◆ WHAT YOU NEED TO DO: Please reproduce the listing in its entirety, exactly as shown.

◆ TASK INPUT:
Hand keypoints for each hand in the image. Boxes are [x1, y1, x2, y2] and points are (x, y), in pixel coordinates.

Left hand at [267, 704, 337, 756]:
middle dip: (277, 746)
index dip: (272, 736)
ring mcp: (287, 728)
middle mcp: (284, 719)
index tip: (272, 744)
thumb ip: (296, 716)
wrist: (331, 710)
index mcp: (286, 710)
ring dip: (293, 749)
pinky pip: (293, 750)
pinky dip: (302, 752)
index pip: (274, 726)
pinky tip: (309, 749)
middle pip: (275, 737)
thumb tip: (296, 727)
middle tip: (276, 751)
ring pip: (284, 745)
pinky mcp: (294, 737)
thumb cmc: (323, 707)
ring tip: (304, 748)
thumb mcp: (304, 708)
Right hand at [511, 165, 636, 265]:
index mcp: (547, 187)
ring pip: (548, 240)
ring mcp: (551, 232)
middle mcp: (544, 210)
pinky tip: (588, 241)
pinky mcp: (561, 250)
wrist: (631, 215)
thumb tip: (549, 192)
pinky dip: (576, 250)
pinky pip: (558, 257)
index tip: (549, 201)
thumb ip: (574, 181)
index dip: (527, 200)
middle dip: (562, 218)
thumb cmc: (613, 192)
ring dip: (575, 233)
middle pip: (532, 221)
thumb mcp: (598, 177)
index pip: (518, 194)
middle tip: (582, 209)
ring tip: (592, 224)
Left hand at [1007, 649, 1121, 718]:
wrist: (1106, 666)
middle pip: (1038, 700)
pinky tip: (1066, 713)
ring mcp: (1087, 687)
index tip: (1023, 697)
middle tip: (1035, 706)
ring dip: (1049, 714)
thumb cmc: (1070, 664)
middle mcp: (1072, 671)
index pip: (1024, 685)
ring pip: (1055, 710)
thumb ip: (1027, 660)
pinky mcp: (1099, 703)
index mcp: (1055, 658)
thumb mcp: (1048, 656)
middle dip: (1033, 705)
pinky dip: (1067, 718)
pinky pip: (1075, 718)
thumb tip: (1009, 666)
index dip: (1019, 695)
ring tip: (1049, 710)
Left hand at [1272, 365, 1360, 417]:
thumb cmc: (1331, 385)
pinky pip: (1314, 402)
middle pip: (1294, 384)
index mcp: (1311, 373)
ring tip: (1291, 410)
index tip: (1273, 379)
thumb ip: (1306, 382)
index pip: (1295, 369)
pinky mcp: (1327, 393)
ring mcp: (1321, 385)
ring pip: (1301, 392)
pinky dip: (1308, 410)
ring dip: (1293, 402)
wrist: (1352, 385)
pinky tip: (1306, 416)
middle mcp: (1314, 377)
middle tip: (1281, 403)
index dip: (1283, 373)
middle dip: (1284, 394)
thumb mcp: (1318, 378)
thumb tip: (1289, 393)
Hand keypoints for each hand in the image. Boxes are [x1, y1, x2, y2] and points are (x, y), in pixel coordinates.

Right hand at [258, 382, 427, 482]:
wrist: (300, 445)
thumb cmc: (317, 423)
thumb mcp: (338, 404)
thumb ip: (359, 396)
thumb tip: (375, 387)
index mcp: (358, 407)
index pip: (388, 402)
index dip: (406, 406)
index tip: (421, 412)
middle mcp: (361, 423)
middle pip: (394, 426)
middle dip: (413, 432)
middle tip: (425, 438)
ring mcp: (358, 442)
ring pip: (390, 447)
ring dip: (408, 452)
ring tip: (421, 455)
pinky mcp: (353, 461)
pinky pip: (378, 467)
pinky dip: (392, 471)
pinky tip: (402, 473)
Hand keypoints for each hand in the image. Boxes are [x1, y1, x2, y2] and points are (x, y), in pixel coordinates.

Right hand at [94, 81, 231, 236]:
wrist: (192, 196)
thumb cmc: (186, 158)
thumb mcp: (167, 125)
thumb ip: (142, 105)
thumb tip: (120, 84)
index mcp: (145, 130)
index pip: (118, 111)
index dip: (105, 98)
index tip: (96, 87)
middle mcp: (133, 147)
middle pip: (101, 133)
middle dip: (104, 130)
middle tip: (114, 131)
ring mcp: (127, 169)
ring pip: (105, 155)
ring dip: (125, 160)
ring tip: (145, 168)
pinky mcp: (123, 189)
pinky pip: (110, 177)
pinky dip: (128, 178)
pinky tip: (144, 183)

◆ EXERCISE SOLUTION:
Hand keypoints for each hand in the image. Boxes are [x1, y1, x2, y2] and points are (x, y), in pixel coordinates.

Left hand at [267, 704, 337, 756]:
middle dip: (277, 746)
index dip: (272, 736)
ring mcp: (287, 728)
middle mcp: (284, 719)
index tip: (272, 744)
thumb ip: (296, 716)
wrist: (331, 710)
index mcp: (286, 710)
ring dip: (293, 749)
pinky pip: (293, 750)
pinky dip: (302, 752)
index pip: (274, 726)
pinky tip: (309, 749)
middle pip: (275, 737)
thumb tip: (296, 727)
middle tip: (276, 751)
ring pip: (284, 745)
pinky mcp: (294, 737)
thumb cmc: (323, 707)
ring tip: (304, 748)
thumb mcp: (304, 708)
Right hand at [511, 165, 636, 265]:
index mcp: (547, 187)
ring pip: (548, 240)
ring mcp: (551, 232)
middle mcp: (544, 210)
pinky tip: (588, 241)
pinky mcp: (561, 250)
wrist: (631, 215)
thumb tip: (549, 192)
pinky dip: (576, 250)
pinky pip: (558, 257)
index tip: (549, 201)
thumb ip: (574, 181)
index dip: (527, 200)
middle dip: (562, 218)
thumb cmc: (613, 192)
ring dip: (575, 233)
middle pip: (532, 221)
thumb mcp: (598, 177)
index pip: (518, 194)
middle tip: (582, 209)
ring tip: (592, 224)
Left hand at [1007, 649, 1121, 718]:
wrist: (1106, 666)
middle pip: (1038, 700)
pinky tip: (1066, 713)
ring mcp: (1087, 687)
index tip: (1023, 697)
middle tip: (1035, 706)
ring dip: (1049, 714)
thumb cmc: (1070, 664)
middle mcp: (1072, 671)
index pip: (1024, 685)
ring pip: (1055, 710)
thumb ip: (1027, 660)
pinky mcp: (1099, 703)
index mcp: (1055, 658)
thumb mcp: (1048, 656)
middle dip: (1033, 705)
pinky dip: (1067, 718)
pinky pip: (1075, 718)
thumb tip: (1009, 666)
index dip: (1019, 695)
ring tip: (1049, 710)
Left hand at [1272, 365, 1360, 417]:
thumb cmc: (1331, 385)
pinky pip: (1314, 402)
middle pip: (1294, 384)
index mcp: (1311, 373)
ring tip: (1291, 410)
index tip: (1273, 379)
thumb ip: (1306, 382)
index pip: (1295, 369)
pinky mcp: (1327, 393)
ring mcp: (1321, 385)
ring pip: (1301, 392)
pinky dip: (1308, 410)
ring dip: (1293, 402)
wrist: (1352, 385)
pinky tip: (1306, 416)
middle mcp: (1314, 377)
middle tip: (1281, 403)
index dip: (1283, 373)
middle dip: (1284, 394)
thumb mcp: (1318, 378)
thumb tip: (1289, 393)
Hand keypoints for each hand in the image. Boxes are [x1, y1, x2, y2] and points are (x, y), in pixel coordinates.

Right hand at [258, 382, 427, 482]:
wrist: (300, 445)
thumb cmc: (317, 423)
thumb mcp: (338, 404)
thumb ip: (359, 396)
thumb tip: (375, 387)
index mcp: (358, 407)
index pip: (388, 402)
index dip: (406, 406)
index tip: (421, 412)
middle mcp: (361, 423)
middle pip: (394, 426)
middle dip: (413, 432)
middle tip: (425, 438)
ring mcp: (358, 442)
ring pip: (390, 447)
ring dip: (408, 452)
ring tip: (421, 455)
pinky mcp: (353, 461)
pinky pip: (378, 467)
pinky dip: (392, 471)
pinky tip: (402, 473)
Hand keypoints for each hand in the image. Boxes are [x1, y1, x2, y2] and points are (x, y), in pixel coordinates.

Right hand at [94, 81, 231, 236]:
wrist: (192, 196)
thumb cmc: (186, 158)
thumb mcp: (167, 125)
thumb ip: (142, 105)
thumb tip: (120, 84)
index mcp: (145, 130)
index pip: (118, 111)
index dip: (105, 98)
index tip: (96, 87)
middle mcp: (133, 147)
middle pip: (101, 133)
middle dip: (104, 130)
middle tip: (114, 131)
ring mcp: (127, 169)
ring pip: (105, 155)
ring dip: (125, 160)
ring tip: (145, 168)
pinky mcp: (123, 189)
pinky pip: (110, 177)
pinky dip: (128, 178)
pinky tip: (144, 183)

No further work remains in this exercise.